Unfortunately, Orientale's situation isn't so uncommon. Various Craigslist rental scams have been duping people for years. In one reoccurring storyline, a "landlord" offering a super-cheap apartment will ask a someone to wire over the first and last month's rent before that person has even toured the property. Or a "landlord" will ask that an interested person submit to background check before they can rent the apartment. The scammer gets a referral fee from the background check and the apartment doesn't really exist.
On its site, Craigslist has a whole list of warnings to help people avoid falling for scams:
It's hard to put together any hard data on how many people get swindled on Craigslist rentals per year, but a 2016 study called "Understanding Craigslist Scams" helps shed some light on the scale of the problem: Its researchers detected about 29,000 rental scam listings over the 20 cities that they monitored for 5 months.
Because users post upwards of 80 millions listings per month, it's easy to imagine how scams slip through the cracks.
In Orientale's situation the scammer was much more subtle than in the typical fraud cases that you hear about on Craigslist, since he actually gave her a tour of the apartment, proved his real identity to her, and gave her a set of keys. She followed all of Craigslist's rules.
Although Orientale feels like she did almost everything right, she muses that she should have met the landlord at the new apartment, not hers, when she signed the lease, to make sure the keys worked. More than that, she shouldn't have paid the rent until the first of the month.
In the time since she had discovered the locked apartment, Orientale's life erupted in chaos. She had told her old landlord that she couldn't move out in February—she had nowhere to go and had lost a lot of money—and he took her to court. Even though a judge had granted her several more weeks in her old place, she was overwhelmed with anxiety.
When she ran out of time, she had no choice but to pack all of her belongings into boxes, lug out her furniture, and haul it to an expensive storage locker while she checked herself and her two kids into a motel. She still hadn't found a new place to live.

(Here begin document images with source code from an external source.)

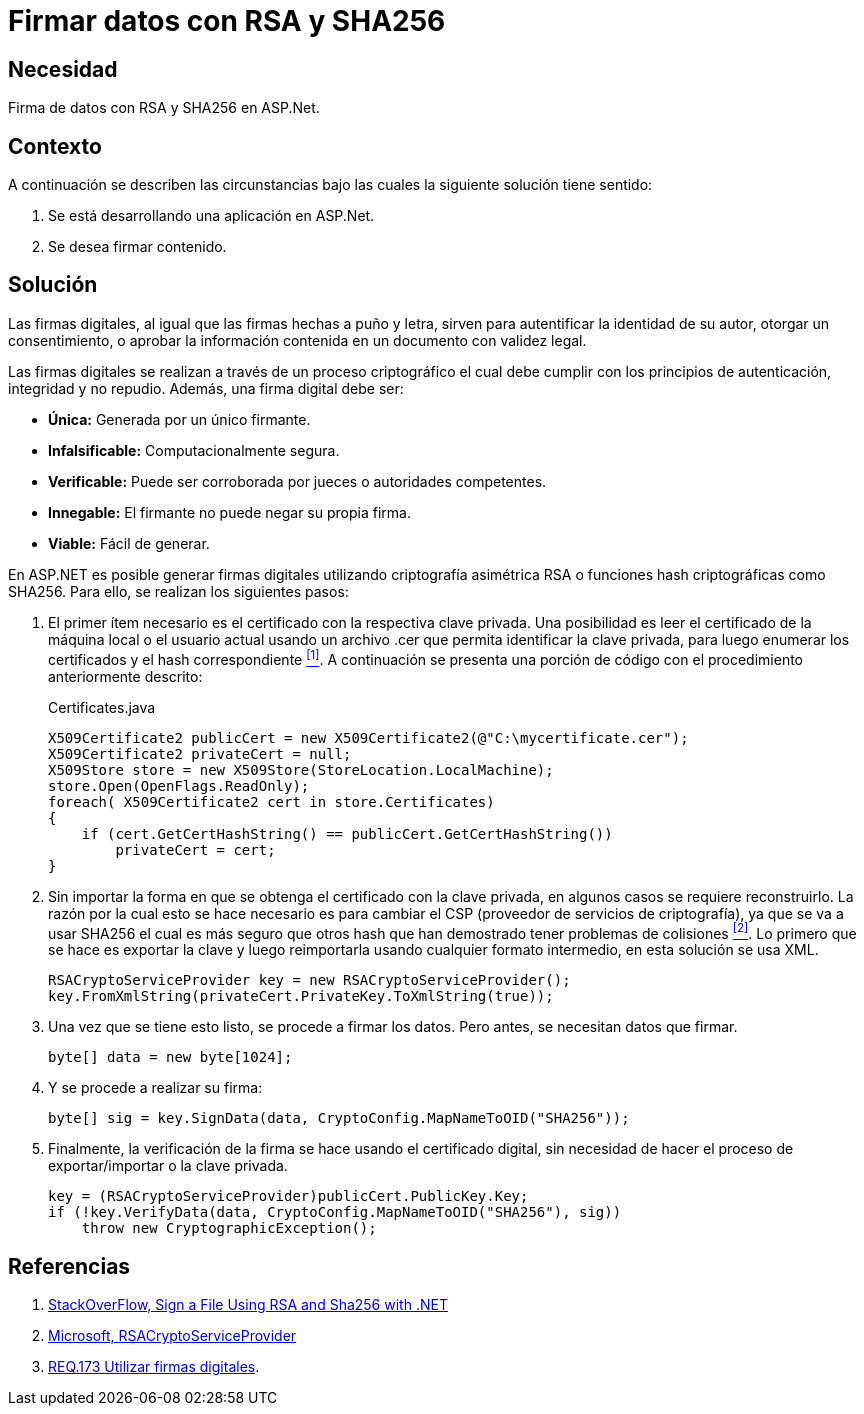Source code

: :slug: defends/aspnet/firmar-datos-rsa-sha256/
:category: aspnet
:description: Nuestros ethical hackers explican cómo evitar vulnerabilidades de seguridad mediante la programación segura en ASPNET al firmar datos con RSA y SHA256. Las firmas digitales permiten verificar la autenticidad de los datos permitiéndoles cumplir con el principio de integridad y no repudio.
:keywords: ASPNET, Seguridad, Firma Digital, RSA, SHA256, Hash.
:defends: yes

= Firmar datos con RSA y SHA256

== Necesidad

Firma de datos con +RSA+ y +SHA256+ en +ASP.Net+.

== Contexto

A continuación se describen las circunstancias 
bajo las cuales la siguiente solución tiene sentido:

. Se está desarrollando una aplicación en +ASP.Net+.
. Se desea firmar contenido.

== Solución

Las firmas digitales, al igual que las firmas hechas a puño y letra, 
sirven para autentificar la identidad de su autor, 
otorgar un consentimiento, o aprobar la información contenida 
en un documento con validez legal.

Las firmas digitales se realizan a través de un proceso criptográfico 
el cual debe cumplir con los principios de 
autenticación, integridad y no repudio.
Además, una firma digital debe ser: 

* *Única:* Generada por un único firmante. 
* *Infalsificable:* Computacionalmente segura. 
* *Verificable:* Puede ser corroborada por jueces o autoridades competentes. 
* *Innegable:* El firmante no puede negar su propia firma.
* *Viable:* Fácil de generar.

En +ASP.NET+ es posible generar firmas digitales 
utilizando criptografía asimétrica +RSA+ 
o funciones +hash+ criptográficas como +SHA256.+ 
Para ello, se realizan los siguientes pasos:  

. El primer ítem necesario es el certificado 
con la respectiva clave privada. 
Una posibilidad es leer el certificado 
de la máquina local o el usuario actual 
usando un archivo +.cer+ 
que permita identificar la clave privada, 
para luego enumerar los certificados 
y el +hash+ correspondiente <<r1, ^[1]^>>.
A continuación se presenta una porción de código
con el procedimiento anteriormente descrito:
+
.Certificates.java
[source,java,linenums]
----
X509Certificate2 publicCert = new X509Certificate2(@"C:\mycertificate.cer");
X509Certificate2 privateCert = null;
X509Store store = new X509Store(StoreLocation.LocalMachine);
store.Open(OpenFlags.ReadOnly);
foreach( X509Certificate2 cert in store.Certificates)
{
    if (cert.GetCertHashString() == publicCert.GetCertHashString())
        privateCert = cert;
}
----

. Sin importar la forma 
en que se obtenga el certificado con la clave privada, 
en algunos casos se requiere reconstruirlo. 
La razón por la cual esto se hace necesario 
es para cambiar el +CSP+ 
(proveedor de servicios de criptografía), 
ya que se va a usar +SHA256+ 
el cual es más seguro que otros +hash+ 
que han demostrado tener problemas de colisiones <<r2, ^[2]^>>. 
Lo primero que se hace es exportar la clave 
y luego reimportarla usando cualquier formato intermedio, 
en esta solución se usa +XML+.
+
[source, java, linenums]
----
RSACryptoServiceProvider key = new RSACryptoServiceProvider();
key.FromXmlString(privateCert.PrivateKey.ToXmlString(true));
----

. Una vez que se tiene esto listo, se procede a firmar los datos. Pero antes, se necesitan datos que firmar.
+
[source,java,linenums]
----
byte[] data = new byte[1024];
----

. Y se procede a realizar su firma:
+
[source, java, linenums]
----
byte[] sig = key.SignData(data, CryptoConfig.MapNameToOID("SHA256"));
----

. Finalmente, la verificación de la firma se hace 
usando el certificado digital, 
sin necesidad de hacer el proceso 
de exportar/importar o la clave privada.
+
[source, java, linenums]
----
key = (RSACryptoServiceProvider)publicCert.PublicKey.Key;
if (!key.VerifyData(data, CryptoConfig.MapNameToOID("SHA256"), sig))
    throw new CryptographicException();
----

== Referencias

. [[r1]] link:https://stackoverflow.com/questions/7444586/how-can-i-sign-a-file-using-rsa-and-sha256-with-net[StackOverFlow, Sign a File Using RSA and Sha256 with .NET]
. [[r2]] link:https://msdn.microsoft.com/es-es/library/system.security.cryptography.rsacryptoserviceprovider(v=vs.80).aspx[Microsoft, RSACryptoServiceProvider]
. [[r3]] link:../../../rules/173/[REQ.173 Utilizar firmas digitales].
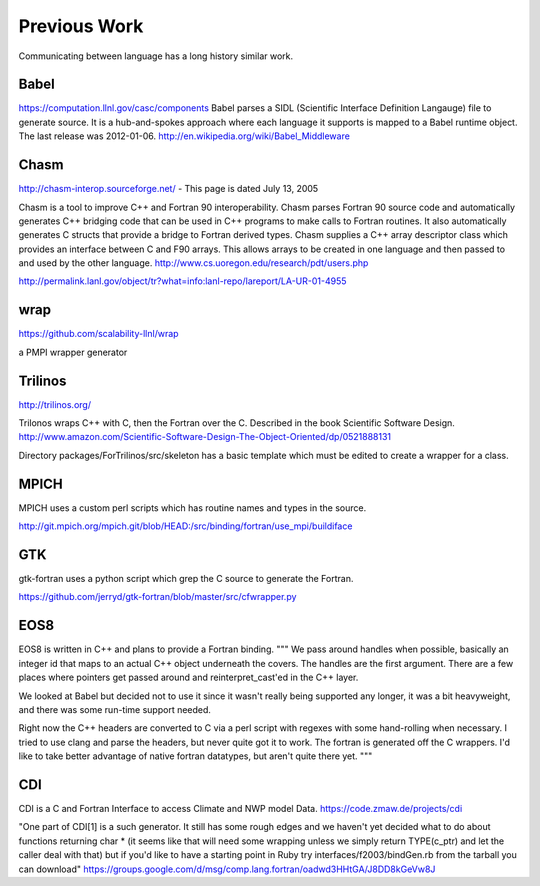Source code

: Previous Work
=============

Communicating between language has a long history similar work.

Babel
-----

https://computation.llnl.gov/casc/components Babel parses a SIDL (Scientific Interface Definition Langauge) file to generate source. It is a hub-and-spokes approach where each language it supports is mapped to a Babel runtime object.  The last release was 2012-01-06. http://en.wikipedia.org/wiki/Babel_Middleware

Chasm
-----

http://chasm-interop.sourceforge.net/ - This page is dated July 13, 2005

Chasm is a tool to improve C++ and Fortran 90 interoperability. Chasm parses Fortran 90 source code and automatically generates C++ bridging code that can be used in C++ programs to make calls to Fortran routines. It also automatically generates C structs that provide a bridge to Fortran derived types. Chasm supplies a C++ array descriptor class which provides an interface between C and F90 arrays. This allows arrays to be created in one language and then passed to and used by the other language. http://www.cs.uoregon.edu/research/pdt/users.php

http://permalink.lanl.gov/object/tr?what=info:lanl-repo/lareport/LA-UR-01-4955

wrap
----

https://github.com/scalability-llnl/wrap

a PMPI wrapper generator

Trilinos
--------

http://trilinos.org/

Trilonos wraps C++ with C, then the Fortran over the C.  Described in the book Scientific Software Design. http://www.amazon.com/Scientific-Software-Design-The-Object-Oriented/dp/0521888131

Directory packages/ForTrilinos/src/skeleton has a basic template which must be edited to create a wrapper for a class.

MPICH
-----

MPICH uses a custom perl scripts which has routine names and types in the source.

http://git.mpich.org/mpich.git/blob/HEAD:/src/binding/fortran/use_mpi/buildiface

GTK
---

gtk-fortran uses a python script which grep the C source to generate the Fortran.

https://github.com/jerryd/gtk-fortran/blob/master/src/cfwrapper.py

EOS8
----

EOS8 is written in C++ and plans to provide a Fortran binding.
"""
We pass around handles when possible, basically an integer id that maps to
an actual C++ object underneath the covers. The handles are the first
argument. There are a few places where pointers get passed around and
reinterpret_cast'ed in the C++ layer.

We looked at Babel but decided not to use it since it wasn't really being
supported any longer, it was a bit heavyweight, and there was some
run-time support needed.

Right now the C++ headers are converted to C via a perl script with
regexes with some hand-rolling when necessary. I tried to use clang and
parse the headers, but never quite got it to work. The fortran is
generated off the C wrappers. I'd like to take better advantage of native
fortran datatypes, but aren't quite there yet.
"""

CDI
---

CDI is a C and Fortran Interface to access Climate and NWP model Data. https://code.zmaw.de/projects/cdi

"One part of CDI[1] is a such generator. It still has some rough edges and we haven't yet decided what to do about functions returning char * (it seems like that will need some wrapping unless we simply return TYPE(c_ptr) and let the caller deal with that) but if you'd like to have a starting point in Ruby try interfaces/f2003/bindGen.rb from the tarball you can download" https://groups.google.com/d/msg/comp.lang.fortran/oadwd3HHtGA/J8DD8kGeVw8J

What really sets Orientale's situation apart is that it actually has a rather bizarre "happy" ending.
Orientale went to the police to report the landlord after discovering the scam, but it ultimately wasn't the cops who got her money back. It was actually the landlord himself.
Several weeks after the incident, he texted Orientale to say that he was sorry and that he had scammed her and the others because he had been desperate for money. He planned on selling the condo and, once he had the cash from the sale, he would pay back what he owed her. He also sent the number of his attorney.
Orientale was stunned. She had no idea why he had been so frenzied for cash (though she suspected drugs) or what had made him decide to fess up. Maybe he grew a conscience, she thought, maybe the cops had contacted him.
She reached out to the man's attorney and when they met up he gave her back the $2,000 that her scammy would-have-been landlord had taken—plus an extra $500 for her suffering. Ultimately, that fee didn't nearly cover the cost of the motel and the storage locker, not to mention the emotional trauma, she says.
But Orientale did eventually find a new apartment. It's nice, but not as cheap as the condo she had thought would be hers. And she still shudders when she thinks back on the whole situation.
"It was horrible. Really, really horrible," she says. "But I hope this story can help someone else to be very wary when using Craigslist."